2006.04.29
I did not come away from watching United 93 feeling optimistic about the triumph of the human spirit and the superior resilience of enlightenment values. Quite the opposite. I came away with a feeling that history has been hijacked by a cult of the undead, or the wannabe dead, suicidal mass murderers driven by theocratic savagery.I think he's a bit too pessimistic, I think the eternal vigilence the endless "War Against Terror" requires is going to be a pain in the ass, and there may well be tremendous acts of destruction in the future, but I don't see it as the "end of enlightenment civilization".
The article draws a parallel between "Day of the Dead", with its images of people in TV control rooms watching helplessly as the world they knew gets torn apart by undead zombies and our present situation with its risk from death-worshipping "We Love Death while You Love Life" assholes.
Damn, actually, that makes me scared and angry about religion in general. When you get in the habit of faith over "show me" skepticism, there might not BE a particularly strong reason for a culture to prefer life-affirming, positive belief over martyrdom-seeking "this world is nothing compared to the next" fantasylands. Maybe Dawkins was right, "To fill a world with religion, or religions of the Abrahamic kind, is like littering the streets with loaded guns."
After writing the above the other day, I read this Atlantic piece about how badly the administration has played Iran. It's a difficult situation that needed a much defter touch than our president and crew has ever displayed. Iran pretty much has us by the economic balls.

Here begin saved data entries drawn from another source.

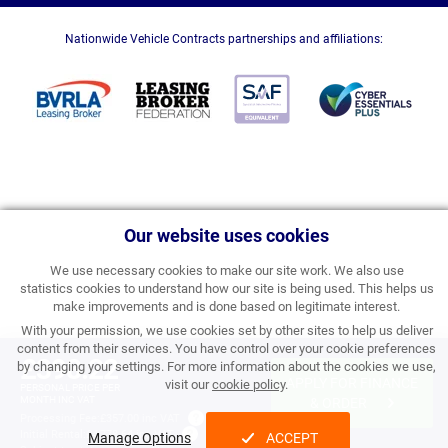
Nationwide Vehicle Contracts partnerships and affiliations:
Our website uses cookies
We use necessary cookies to make our site work. We also use
statistics cookies to understand how our site is being used. This helps us
make improvements and is done based on legitimate interest.
With your permission, we use cookies set by other sites to help us deliver
content from their services. You have control over your cookie preferences
£398.22
by changing your settings. For more information about the cookies we use,
APPLY FOR FINANCE
visit our
cookie policy
.
PERSONAL PRICE PER
MONTH INC VAT
& ORDER
Processing Fee:
£357.00 inc VAT
Initial Rental:
£4,778.64 inc VAT
Manage Options
ACCEPT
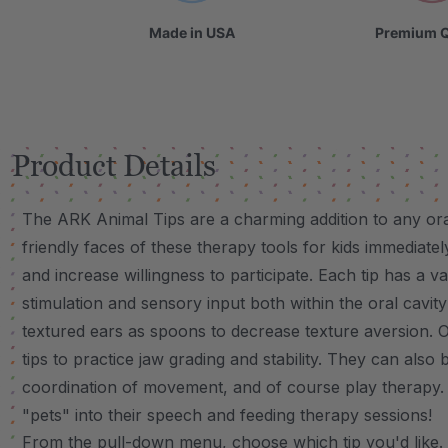
Made in USA
Premium Q
Product Details
The ARK Animal Tips are a charming addition to any or
friendly faces of these therapy tools for kids immediate
and increase willingness to participate. Each tip has a v
stimulation and sensory input both within the oral cavit
textured ears as spoons to decrease texture aversion. O
tips to practice jaw grading and stability. They can also 
coordination of movement, and of course play therapy. K
"pets" into their speech and feeding therapy sessions!
VIDEO
From the pull-down menu, choose which tip you'd like. Eac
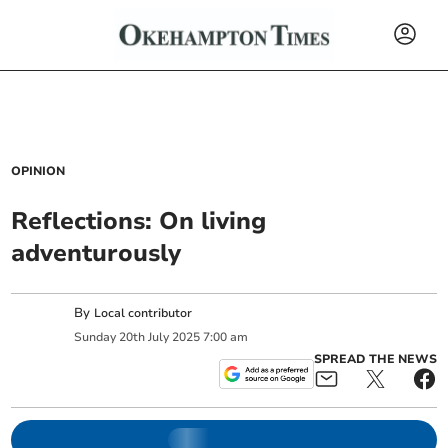
OPINION
Reflections: On living
adventurously
By
Local contributor
Sunday
20
th
July
2025
7:00 am
SPREAD THE NEWS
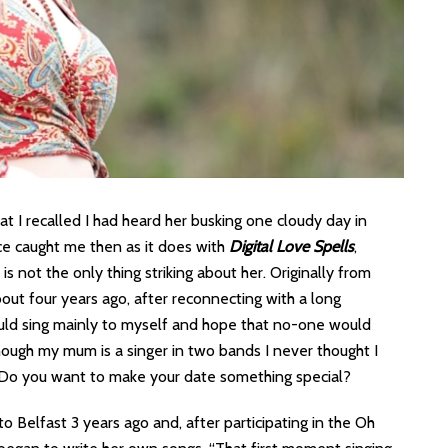
at I recalled I had heard her busking one cloudy day in
oice caught me then as it does with
Digital Love Spells
,
s not the only thing striking about her. Originally from
out four years ago, after reconnecting with a long
ould sing mainly to myself and hope that no-one would
hough my mum is a singer in two bands I never thought I
p? Do you want to make your date something special?
to Belfast 3 years ago and, after participating in the Oh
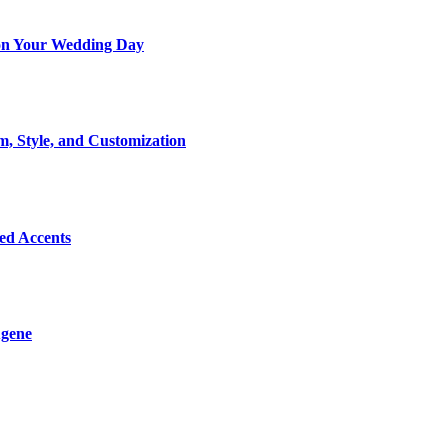
t on Your Wedding Day
m, Style, and Customization
Bed Accents
ugene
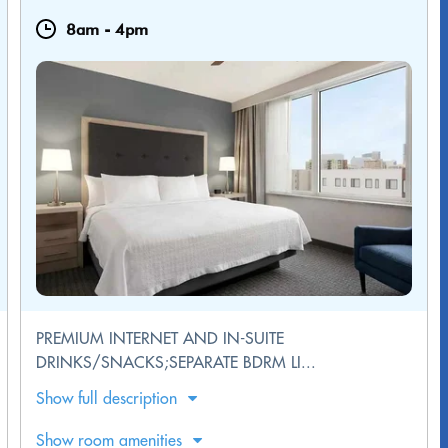
8am
-
4pm
PREMIUM INTERNET AND IN-SUITE
DRINKS/SNACKS;SEPARATE BDRM LI...
Show full description
Show room amenities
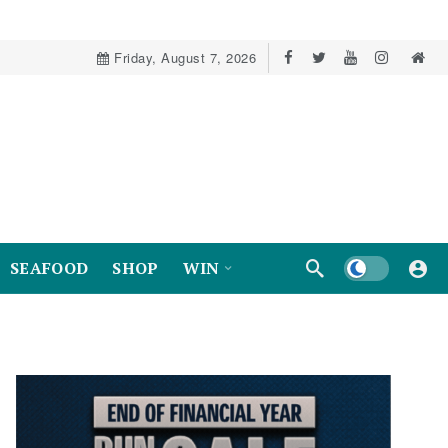
Friday, August 7, 2026
Dark mode
SEAFOOD
SHOP
WIN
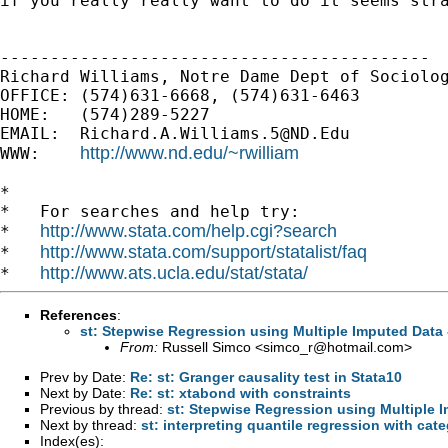
if
you really really want to do it seems str
-------------------------------------------

Richard Williams, Notre Dame Dept of Sociolog
OFFICE: (574)631-6668, (574)631-6463

HOME:   (574)289-5227

EMAIL:  
Richard.A.Williams.5@ND.Edu
http://www.nd.edu/~rwilliam
WWW:    
*

*   For searches and help try:

http://www.stata.com/help.cgi?search
*   
http://www.stata.com/support/statalist/faq
*   
http://www.ats.ucla.edu/stat/stata/
*   
References
:
st: Stepwise Regression using Multiple Imputed Data -
From:
Russell Simco <
simco_r@hotmail.com
>
Prev by Date:
Re: st: Granger causality test in Stata10
Next by Date:
Re: st: xtabond with constraints
Previous by thread:
st: Stepwise Regression using Multiple I
Next by thread:
st: interpreting quantile regression with cate
Index(es):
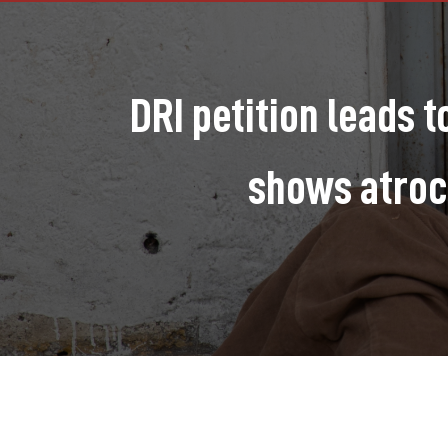
DRI petition leads 
shows atroc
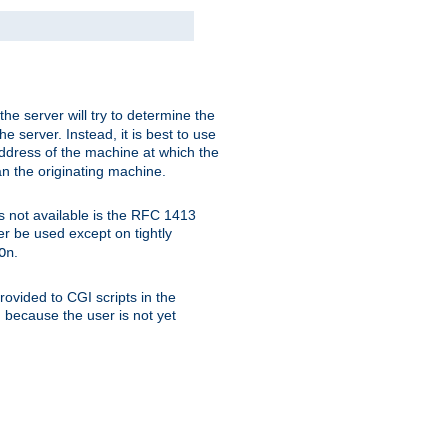
 the server will try to determine the
e server. Instead, it is best to use
ddress of the machine at which the
han the originating machine.
 is not available is the RFC 1413
er be used except on tightly
.
On
ovided to CGI scripts in the
d because the user is not yet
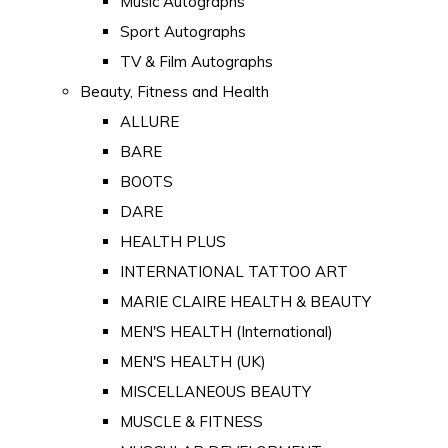
Music Autographs
Sport Autographs
TV & Film Autographs
Beauty, Fitness and Health
ALLURE
BARE
BOOTS
DARE
HEALTH PLUS
INTERNATIONAL TATTOO ART
MARIE CLAIRE HEALTH & BEAUTY
MEN'S HEALTH (International)
MEN'S HEALTH (UK)
MISCELLANEOUS BEAUTY
MUSCLE & FITNESS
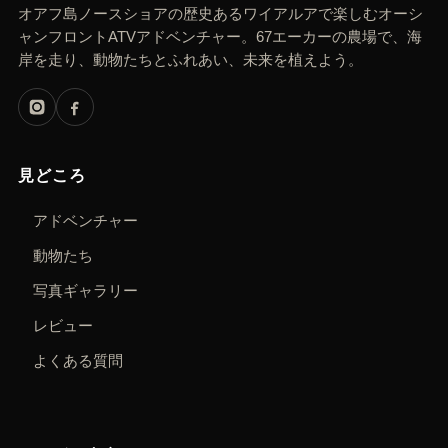
オアフ島ノースショアの歴史あるワイアルアで楽しむオーシ
ャンフロントATVアドベンチャー。67エーカーの農場で、海
岸を走り、動物たちとふれあい、未来を植えよう。
見どころ
アドベンチャー
動物たち
写真ギャラリー
レビュー
よくある質問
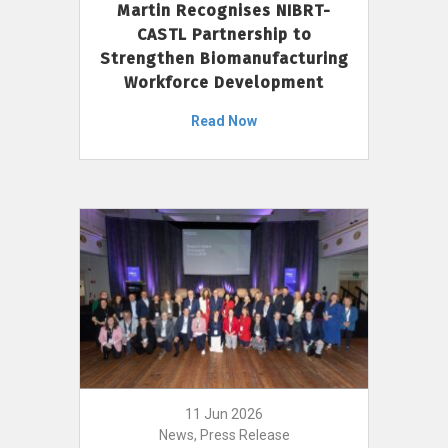
Martin Recognises NIBRT-
CASTL Partnership to
Strengthen Biomanufacturing
Workforce Development
Read Now
11 Jun 2026
News, Press Release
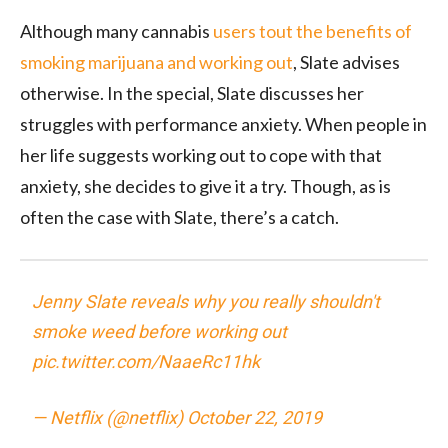
Although many cannabis
users tout the benefits of
smoking marijuana and working out
, Slate advises
otherwise. In the special, Slate discusses her
struggles with performance anxiety. When people in
her life suggests working out to cope with that
anxiety, she decides to give it a try. Though, as is
often the case with Slate, there’s a catch.
Jenny Slate reveals why you really shouldn't
smoke weed before working out
pic.twitter.com/NaaeRc11hk
— Netflix (@netflix)
October 22, 2019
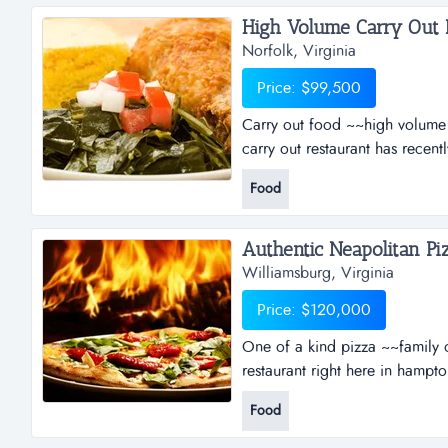
High Volume Carry Out Re
Norfolk, Virginia
Price: $99,500
Carry out food ~~high volume c
carry out restaurant has recen
and manager's office. the kit
Food
food preparation. the quality 
cornerstone of success since d
Authentic Neapolitan Piz
Williamsburg, Virginia
Price: $120,000
One of a kind pizza ~~family 
restaurant right here in hampto
bringing the healthy tastes and
Food
handcrafted and fired with care
imported ingredients, fresh loc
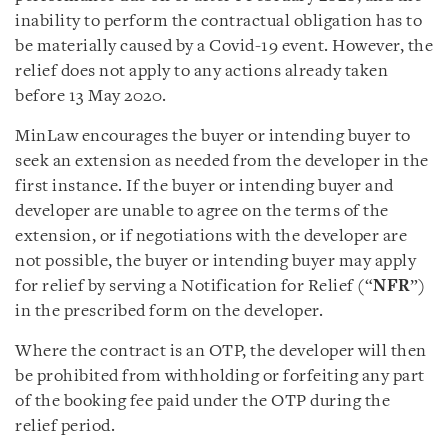
inability to perform the contractual obligation has to
be materially caused by a Covid-19 event. However, the
relief does not apply to any actions already taken
before 13 May 2020.
MinLaw encourages the buyer or intending buyer to
seek an extension as needed from the developer in the
first instance. If the buyer or intending buyer and
developer are unable to agree on the terms of the
extension, or if negotiations with the developer are
not possible, the buyer or intending buyer may apply
for relief by serving a Notification for Relief (“
NFR
”)
in the prescribed form on the developer.
Where the contract is an OTP, the developer will then
be prohibited from withholding or forfeiting any part
of the booking fee paid under the OTP during the
relief period.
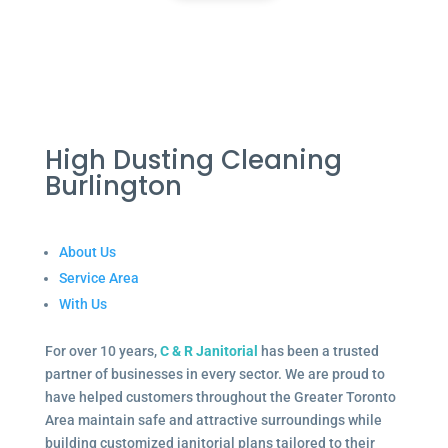
High Dusting Cleaning
Burlington
About Us
Service Area
With Us
For over 10 years,
C & R Janitorial
has been a trusted
partner of businesses in every sector. We are proud to
have helped customers throughout the Greater Toronto
Area maintain safe and attractive surroundings while
building customized janitorial plans tailored to their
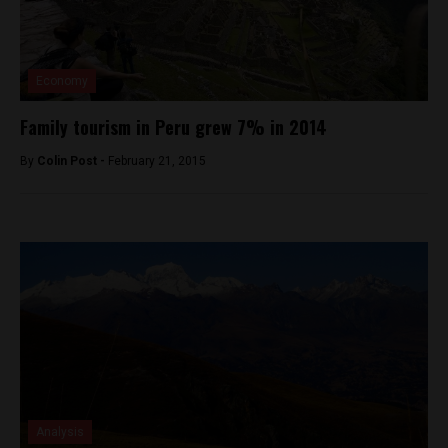
Economy
Family tourism in Peru grew 7% in 2014
By
Colin Post -
February 21, 2015
Analysis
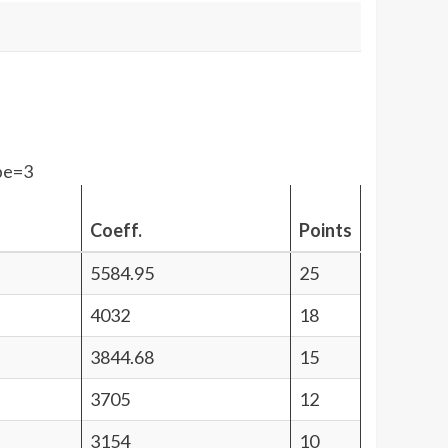
pe=3
Coeff.
Points
5584.95
25
4032
18
3844.68
15
3705
12
3154
10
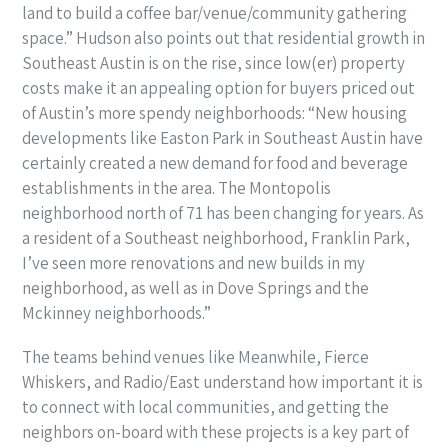
land to build a coffee bar/venue/community gathering
space.” Hudson also points out that residential growth in
Southeast Austin is on the rise, since low(er) property
costs make it an appealing option for buyers priced out
of Austin’s more spendy neighborhoods: “New housing
developments like Easton Park in Southeast Austin have
certainly created a new demand for food and beverage
establishments in the area. The Montopolis
neighborhood north of 71 has been changing for years. As
a resident of a Southeast neighborhood, Franklin Park,
I’ve seen more renovations and new builds in my
neighborhood, as well as in Dove Springs and the
Mckinney neighborhoods.”
The teams behind venues like Meanwhile, Fierce
Whiskers, and Radio/East understand how important it is
to connect with local communities, and getting the
neighbors on-board with these projects is a key part of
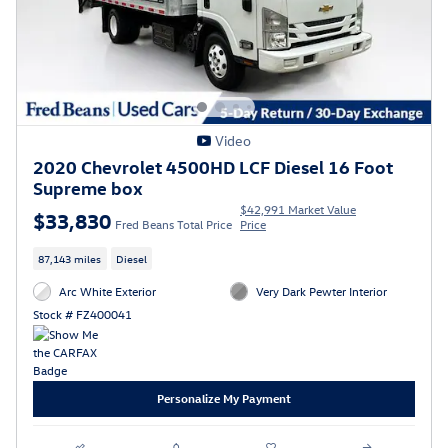
Video
2020 Chevrolet 4500HD LCF Diesel 16 Foot
Supreme box
$42,991 Market Value
$33,830
Fred Beans Total Price
Price
87,143 miles
Diesel
Arc White Exterior
Very Dark Pewter Interior
Stock # FZ400041
Personalize My Payment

Another note.... how many more hardline hardcore Islamic fundamentalist governments have to get elected before we realize that widespread democracy might not be our friend in the Middle East? By coincidence, I added an old political pin to my courier bag from a collection my dad had made... "President Nixon / Now More Than Ever". I like it because it can both be used as a sly-ish commentary on the people currently in office, but it also kind of reflects my belief that we would have been better served by a Kissinger-esque sense of "realpolitik" post-9-11 than what we ended up with.
I recently heard an interpretation that states Islam has been in kind of a dark ages for centuries now. It seems to me that there's an inverse relationship between fundamentalism and human advancement. I suspect a balance between faith and science is useful to a society, but looking at how the secularist enlightenment brought Europe out of its Dark Ages.... of course the trouble is that there's not much stopping the fundamentalists from co-opting the technology and other forms of progress a more balanced approach applies... this has been going on for a long time in the Middle East and I think can be applied to some of the political situation here and now.